Mindfulness para a infertilidade

Investigadores portugueses desenvolveram um método que permite reduzir o sofrimento e melhorar a qualidade de vida das mulheres inférteis

Usar o mindfulness, um treino mental que ensina a lidar com pensamentos e emoções, para melhorar a qualidade de vida de quem sofre de infertilidade. A ideia tomou forma, pela primeira vez a nível global, pela mão de uma equipa do Centro de Investigação do Núcleo de Estudo e Intervenção Cognitivo-Comportamental da Universidade de Coimbra. Depois de criarem a metodologia, a que chamaram Programa Baseado no Mindfulness para a Infertilidade (PBMI), testaram a sua eficácia, aplicando-o a mulheres portuguesas que estavam a realizar tratamentos médicos para a infertilidade. Os resultados já foram publicados na revista da Sociedade Americana de Medicina da Reprodução, Fertility and Sterility.
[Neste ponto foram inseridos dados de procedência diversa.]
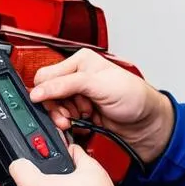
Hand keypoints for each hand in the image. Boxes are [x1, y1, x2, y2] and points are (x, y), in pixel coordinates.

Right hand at [30, 49, 173, 164]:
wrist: (145, 122)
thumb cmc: (133, 97)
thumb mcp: (98, 85)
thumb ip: (66, 85)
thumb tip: (39, 91)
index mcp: (80, 61)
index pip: (47, 75)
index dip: (46, 92)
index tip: (52, 105)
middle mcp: (77, 76)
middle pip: (48, 93)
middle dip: (56, 107)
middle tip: (67, 116)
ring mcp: (78, 95)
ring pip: (54, 108)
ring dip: (63, 117)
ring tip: (78, 120)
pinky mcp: (80, 111)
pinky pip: (63, 119)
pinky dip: (69, 124)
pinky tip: (81, 124)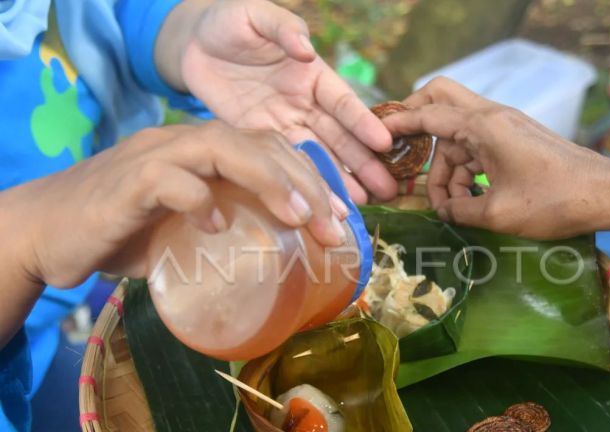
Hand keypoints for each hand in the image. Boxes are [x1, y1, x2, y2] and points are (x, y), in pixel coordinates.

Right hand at [6, 122, 347, 288]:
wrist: (46, 232)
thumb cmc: (120, 232)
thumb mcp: (183, 228)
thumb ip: (223, 231)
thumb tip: (275, 262)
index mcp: (201, 151)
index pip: (268, 146)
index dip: (310, 175)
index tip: (339, 215)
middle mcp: (181, 143)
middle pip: (257, 143)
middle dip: (304, 182)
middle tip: (332, 227)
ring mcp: (152, 158)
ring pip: (220, 146)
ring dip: (267, 179)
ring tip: (298, 216)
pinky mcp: (124, 184)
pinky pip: (168, 179)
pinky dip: (198, 200)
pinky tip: (215, 227)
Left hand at [157, 0, 396, 202]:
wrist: (192, 43)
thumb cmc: (229, 21)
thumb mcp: (256, 15)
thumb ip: (283, 27)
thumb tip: (306, 48)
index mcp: (312, 74)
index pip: (343, 102)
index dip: (363, 123)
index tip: (385, 143)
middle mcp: (304, 103)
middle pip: (339, 137)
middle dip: (363, 162)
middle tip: (388, 187)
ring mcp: (284, 124)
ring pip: (318, 156)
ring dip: (340, 180)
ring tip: (362, 204)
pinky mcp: (259, 140)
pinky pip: (285, 165)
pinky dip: (303, 184)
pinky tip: (320, 203)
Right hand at [382, 78, 609, 239]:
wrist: (607, 194)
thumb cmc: (555, 201)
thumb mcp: (499, 214)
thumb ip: (460, 210)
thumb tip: (443, 210)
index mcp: (485, 127)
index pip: (428, 115)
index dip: (398, 123)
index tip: (375, 134)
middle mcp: (492, 117)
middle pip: (441, 99)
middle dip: (417, 122)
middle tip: (402, 150)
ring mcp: (504, 127)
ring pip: (457, 133)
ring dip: (446, 166)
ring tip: (449, 205)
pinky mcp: (514, 140)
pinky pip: (476, 146)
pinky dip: (466, 169)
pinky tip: (469, 199)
A análise revelou uma diminuição significativa de «aspetos negativos, como a vergonha, a derrota ou o autojulgamento, e de estados de depressão e ansiedade», refere Ana Galhardo, a psicóloga clínica cuja investigação de doutoramento deu lugar a este estudo e com quem falámos para saber como funciona este tipo de intervenção. A ideia nasceu do reconhecimento de que a infertilidade «é um problema gerador de sofrimento», tal como «uma multiplicidade de condições clínicas» em que as abordagens baseadas no mindfulness se têm mostrado eficazes, contou à Prevenir Ana Galhardo.

Isso mesmo foi demonstrado pelos estudos conduzidos pela equipa no sentido de «explorar em que medida as pessoas com infertilidade a realizar tratamento médico se diferenciavam de pessoas férteis e de pessoas com infertilidade que não estavam a ser acompanhadas medicamente e eram candidatas a adoção». Os resultados revelaram diferenças significativas que importa assinalar. «Os casais com infertilidade em processo de tratamento médico e, em particular, as mulheres, evidenciavam níveis mais elevados de psicopatologia», refere.
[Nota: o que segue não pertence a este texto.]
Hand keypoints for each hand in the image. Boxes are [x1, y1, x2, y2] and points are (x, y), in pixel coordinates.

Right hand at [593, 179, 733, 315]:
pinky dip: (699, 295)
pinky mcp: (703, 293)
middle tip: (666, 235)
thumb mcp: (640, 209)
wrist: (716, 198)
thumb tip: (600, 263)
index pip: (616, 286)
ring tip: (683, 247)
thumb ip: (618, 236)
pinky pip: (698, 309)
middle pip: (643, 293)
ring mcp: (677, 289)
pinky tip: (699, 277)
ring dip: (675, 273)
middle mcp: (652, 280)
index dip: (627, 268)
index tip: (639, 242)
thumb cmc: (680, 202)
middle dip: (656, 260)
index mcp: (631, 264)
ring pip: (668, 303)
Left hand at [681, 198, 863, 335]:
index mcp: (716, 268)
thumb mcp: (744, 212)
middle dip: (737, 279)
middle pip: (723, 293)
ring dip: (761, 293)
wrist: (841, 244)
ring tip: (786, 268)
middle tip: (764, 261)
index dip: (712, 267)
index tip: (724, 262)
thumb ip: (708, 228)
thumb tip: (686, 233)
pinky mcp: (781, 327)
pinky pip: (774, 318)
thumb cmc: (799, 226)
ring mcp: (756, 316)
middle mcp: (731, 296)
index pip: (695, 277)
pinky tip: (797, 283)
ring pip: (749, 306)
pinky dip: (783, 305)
«Apresentavam, por exemplo, sintomas de depressão, ansiedade e afeto negativo e de emoções negativas (como a vergonha e a derrota), bem como maior recurso a estratégias de regulação das emoções tendencialmente disfuncionais, nomeadamente mais inflexibilidade psicológica ou evitamento experiencial, mais autojulgamento e menos autocompaixão», sublinha ainda Ana Galhardo. Segundo a Associação Portuguesa de Infertilidade (API), em Portugal, cerca de 15 a 20% dos casais em idade reprodutiva apresentam problemas de infertilidade.

Reduzir o sofrimento

O objetivo da metodologia desenvolvida não é superar a infertilidade, mas ajudar a «lidar com as suas consequências em termos psicológicos de uma forma mais funcional e adaptativa, atenuando o impacto na saúde mental e na vida das pessoas afetadas», esclarece a investigadora. A finalidade adequa-se à definição de mindfulness que, refere citando o psicólogo norte-americano Christopher Germer, é «uma forma simples de nos relacionarmos com a experiência que, desde há muito, tem vindo a ser usada para atenuar a dor das dificuldades da vida, particularmente daquelas que são aparentemente autoimpostas».

No fundo, explica o especialista, «corresponde ao oposto do funcionamento em piloto automático e do sonhar acordado, pois implica direcionar a atenção para o que se destaca no momento presente» e equipara-se a «uma ação de observação participante, na medida em que implica estar consciente, de um modo profundo e direto, do que está a acontecer, à medida que acontece, com uma atitude de aceitação», refere ainda.